The idea that love compels us to make aspirational selves is a romantic one, but the reciprocal artifice can be tyrannical too. It's an argument made by Gillian Flynn's Gone Girl and Lauren Groff's Fates and Furies, two of the most read and talked-about novels from the past few years. Both are about rage and deceit and marriage, and - most crucially - both are split in two, with the husband's recounting of the relationship paired with the wife's complicating narrative corrective. In a strange way, the novels contain within themselves their own sequels. The success these books enjoyed has revealed how eager American readers are not only for plot-thick page-turners written in decent prose but ones that argue, in their very structure, for the authority of a female point of view.

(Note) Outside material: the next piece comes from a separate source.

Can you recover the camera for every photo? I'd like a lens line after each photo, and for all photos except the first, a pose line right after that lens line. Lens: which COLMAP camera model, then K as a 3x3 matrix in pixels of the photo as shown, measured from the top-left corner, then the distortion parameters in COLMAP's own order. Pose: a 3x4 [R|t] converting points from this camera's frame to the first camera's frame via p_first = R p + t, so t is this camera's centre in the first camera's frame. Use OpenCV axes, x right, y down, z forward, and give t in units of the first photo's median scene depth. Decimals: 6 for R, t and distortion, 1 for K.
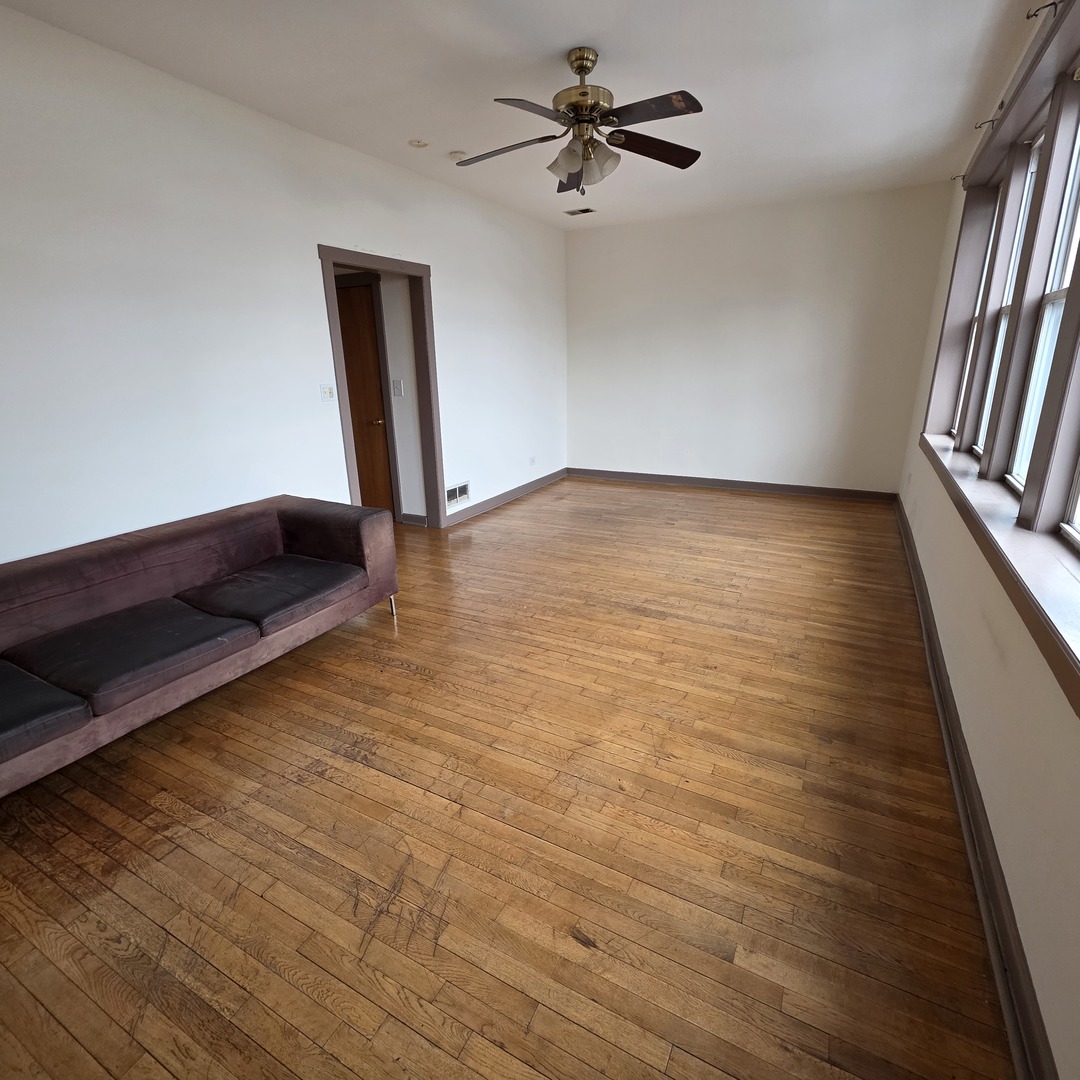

A half-century earlier, the author Evan S Connell, who died in 2013 and is perhaps best remembered for Son of the Morning Star, his biography of George Armstrong Custer, published Mrs. Bridge, the story of a fictional Kansas City housewife. A decade after that, he published Mr. Bridge, the story of her attorney husband. Together, the two novels, which are told in deadpan vignettes, are at once the saddest and funniest books I've ever read about marriage.

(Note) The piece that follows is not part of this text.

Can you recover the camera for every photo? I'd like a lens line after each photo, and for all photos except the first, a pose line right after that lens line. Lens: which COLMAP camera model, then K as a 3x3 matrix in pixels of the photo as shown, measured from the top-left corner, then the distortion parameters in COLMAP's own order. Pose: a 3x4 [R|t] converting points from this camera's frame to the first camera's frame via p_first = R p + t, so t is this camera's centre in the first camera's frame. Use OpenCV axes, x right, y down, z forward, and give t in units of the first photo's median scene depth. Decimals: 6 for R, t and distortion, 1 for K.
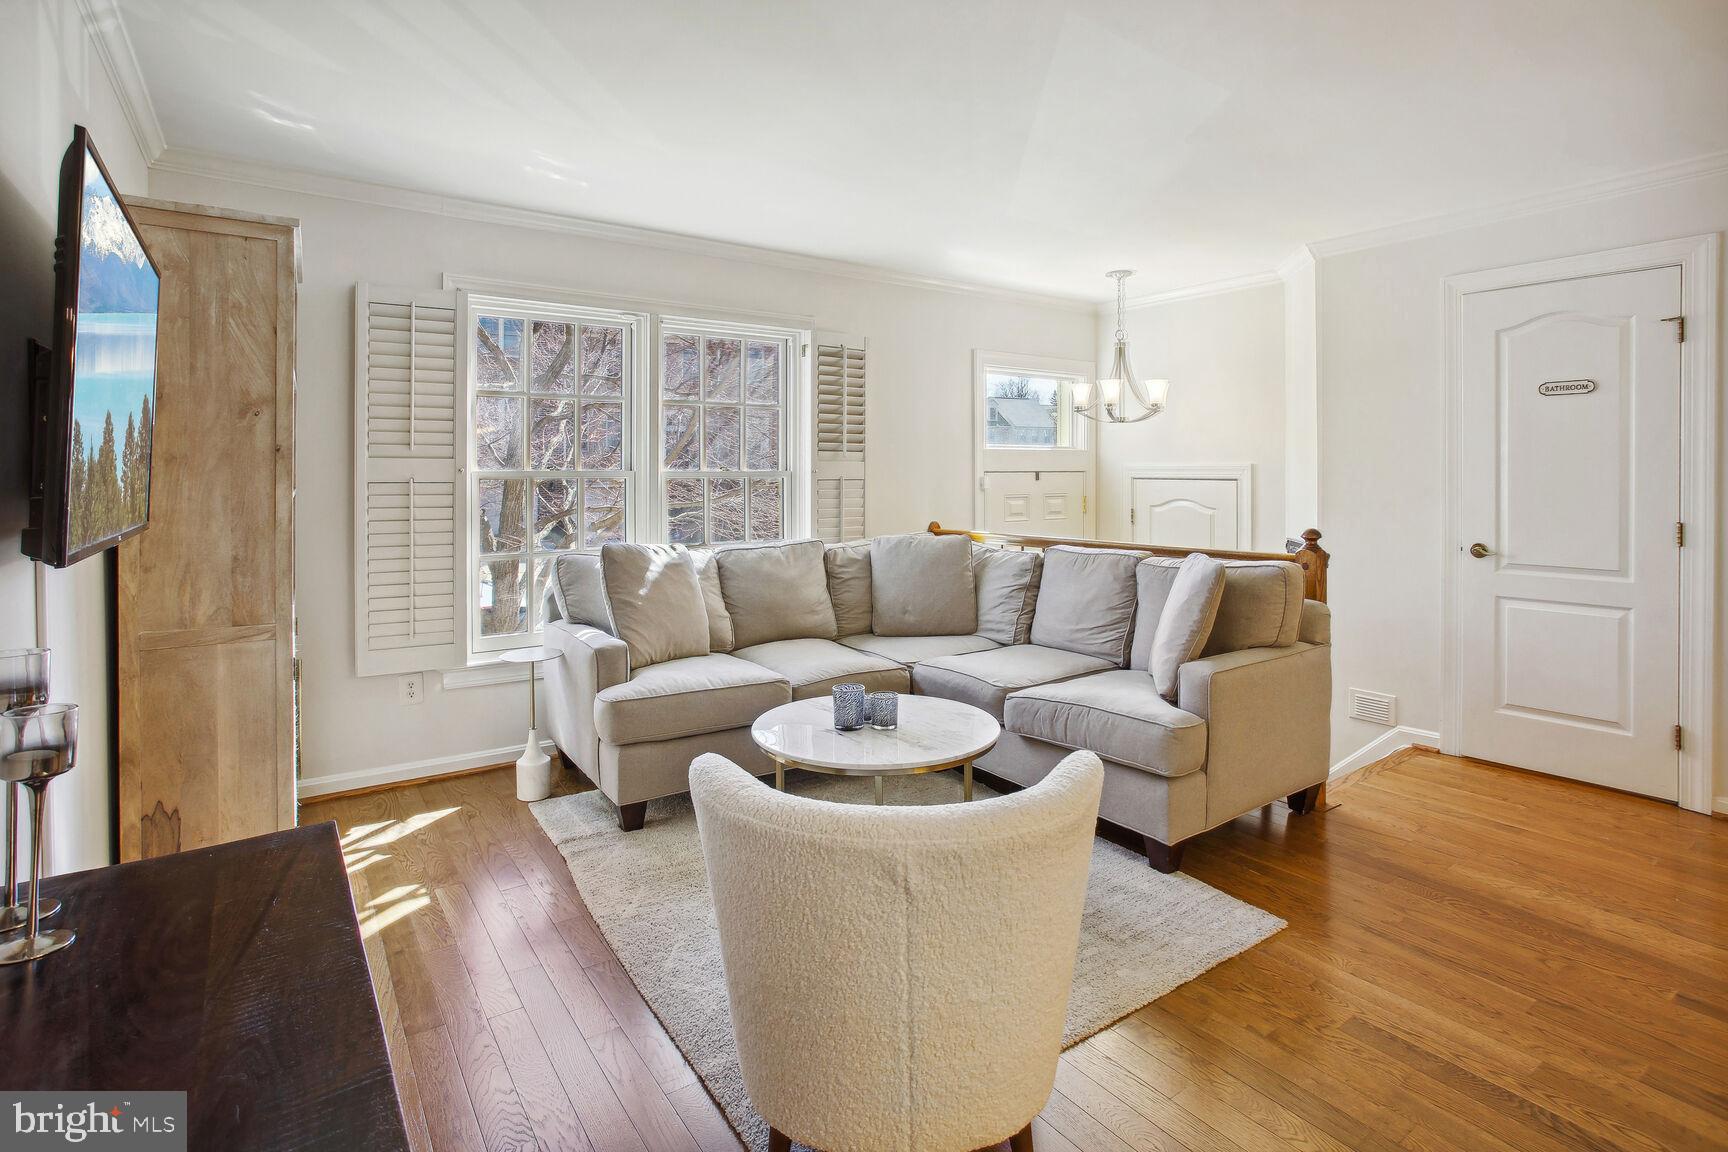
lens RADIAL K [[865.4, 0, 878.7], [0, 865.4, 464.6], [0, 0, 1]] dist [-0.034353, 0.000519]
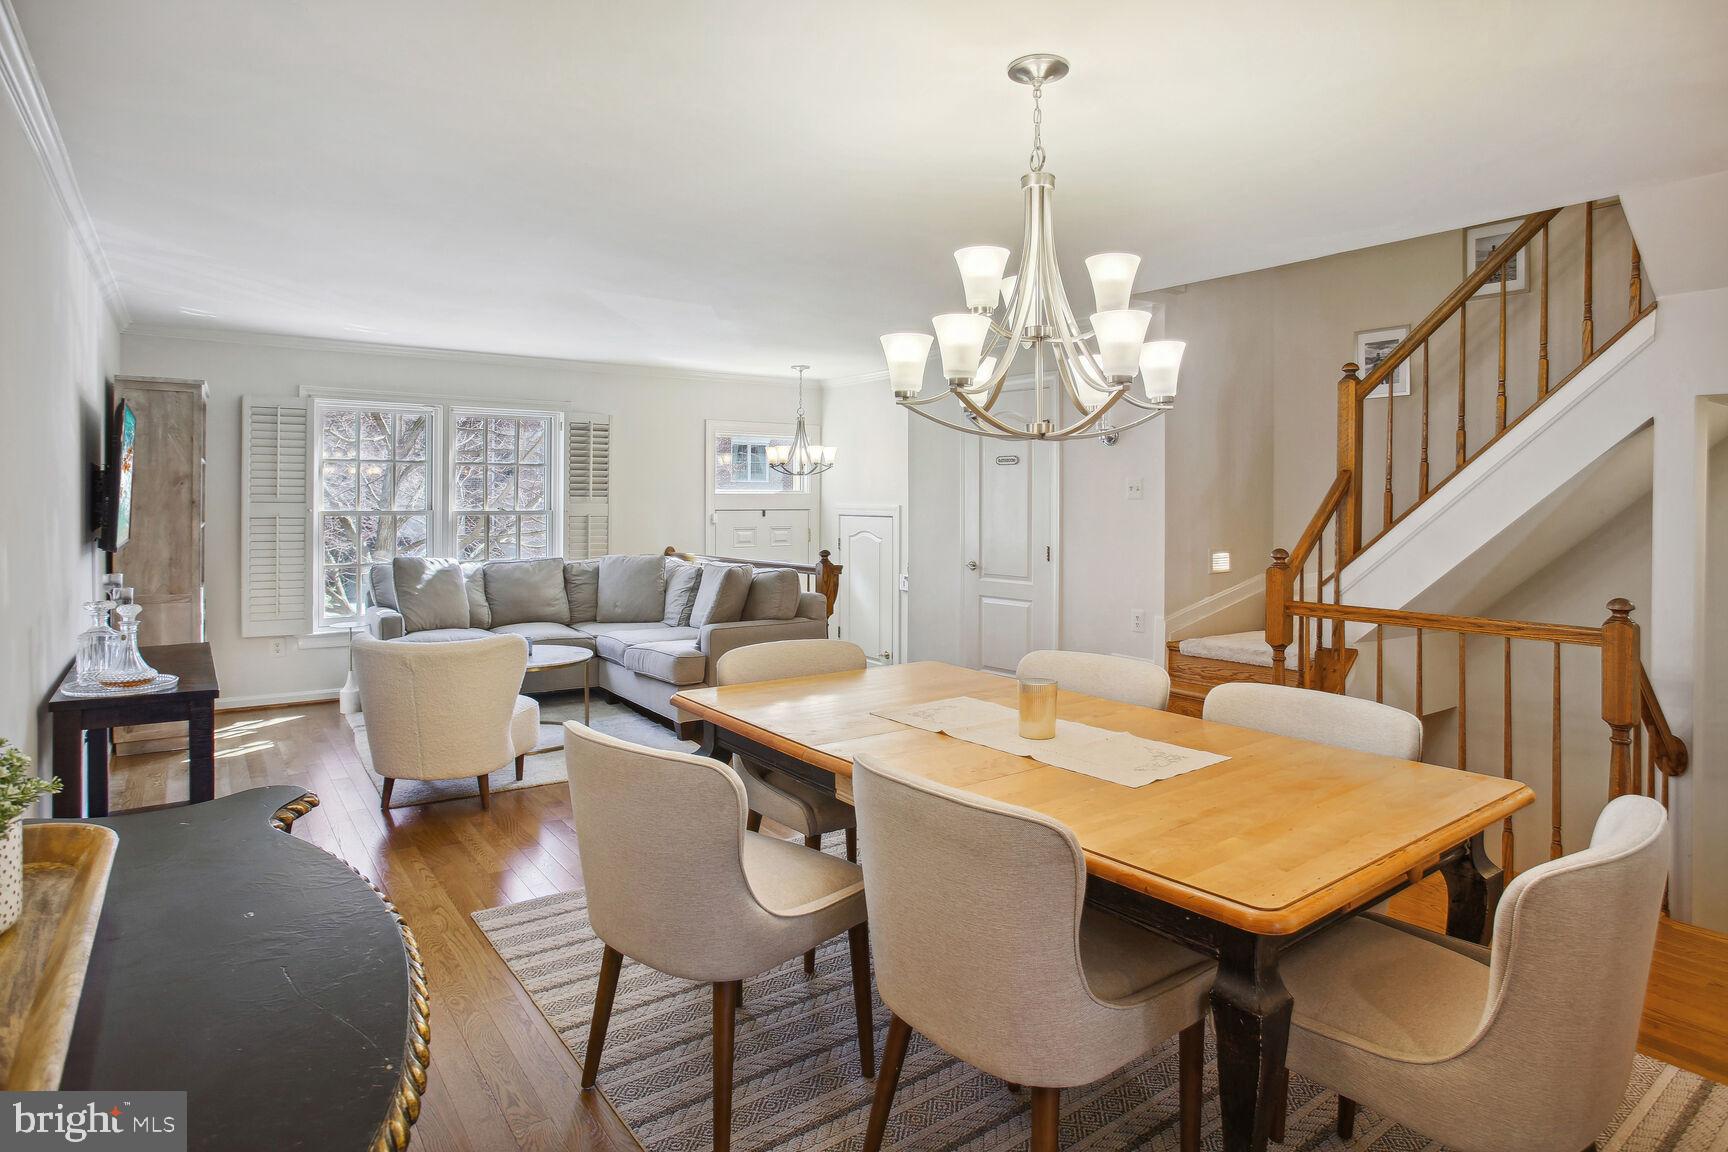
lens RADIAL K [[945.9, 0, 868.4], [0, 945.9, 494.1], [0, 0, 1]] dist [-0.041376, 0.000500]
pose [[0.999933, 0.005073, 0.010417, 0.509702], [-0.005090, 0.999986, 0.001594, -0.030202], [-0.010409, -0.001647, 0.999944, -0.707134]]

Mrs. Bridge's life hews closely, in outline, to the midcentury caricature of a woman we now smugly pity. She plays card games and performs volunteer work and frets over the neatness of her family's clothing. She picks up but always abandons books; she tries and fails to learn Spanish. Harriet, the maid, takes care of cleaning and cooking. Mr. Bridge, meanwhile, spends long hours at the office and obsesses over the legalese in his own will. From a distance, he appears to be that familiar and suddenly most stylish of villains: a man, basically good, but alive at a time when good meant something different, something we now consider bad.
Mrs. Bridge yearns for her aloof husband to express his love; Mr. Bridge, who has "practically everything he ever wanted," wishes he could do just that. "He needed to let her know how deeply he felt her presence while they were lying together during the night, as well as each morning when they awoke and in the evening when he came home," Connell writes. "However, he could think of nothing appropriate."
But unlike the Rashomon effect at work in Gone Girl and Fates and Furies, the thrill (and complicated blend of sadness and relief) at play in Connell's books comes less from the divergent interpretations of shared experience than from the realisation that both characters harbour similarly inaccessible emotions. The twist, such as it is, is not that the wife secretly loathes her husband but that the husband secretly loves his wife.
It feels greedy to want a sequel to a book that already has one. But that is exactly what I want. The Bridges have two daughters and a son, Douglas, who is "introspective" but "totally unremarkable" and the source of much of the books' humour and weird specificity. I'd love to know what it is like for Douglas - "hostile to guest towels," known to groan with "elaborate agony" when impatient - to live with parents so alienated from each other. Connell conceded that the novels were semiautobiographical, meaning that in a certain sense we may already have Douglas's perspective by the mere fact of having these books. But it is a perspective of a cleareyed adult, not a child. And a child can be a marriage's witness. I for one would like to see Douglas's real-time report.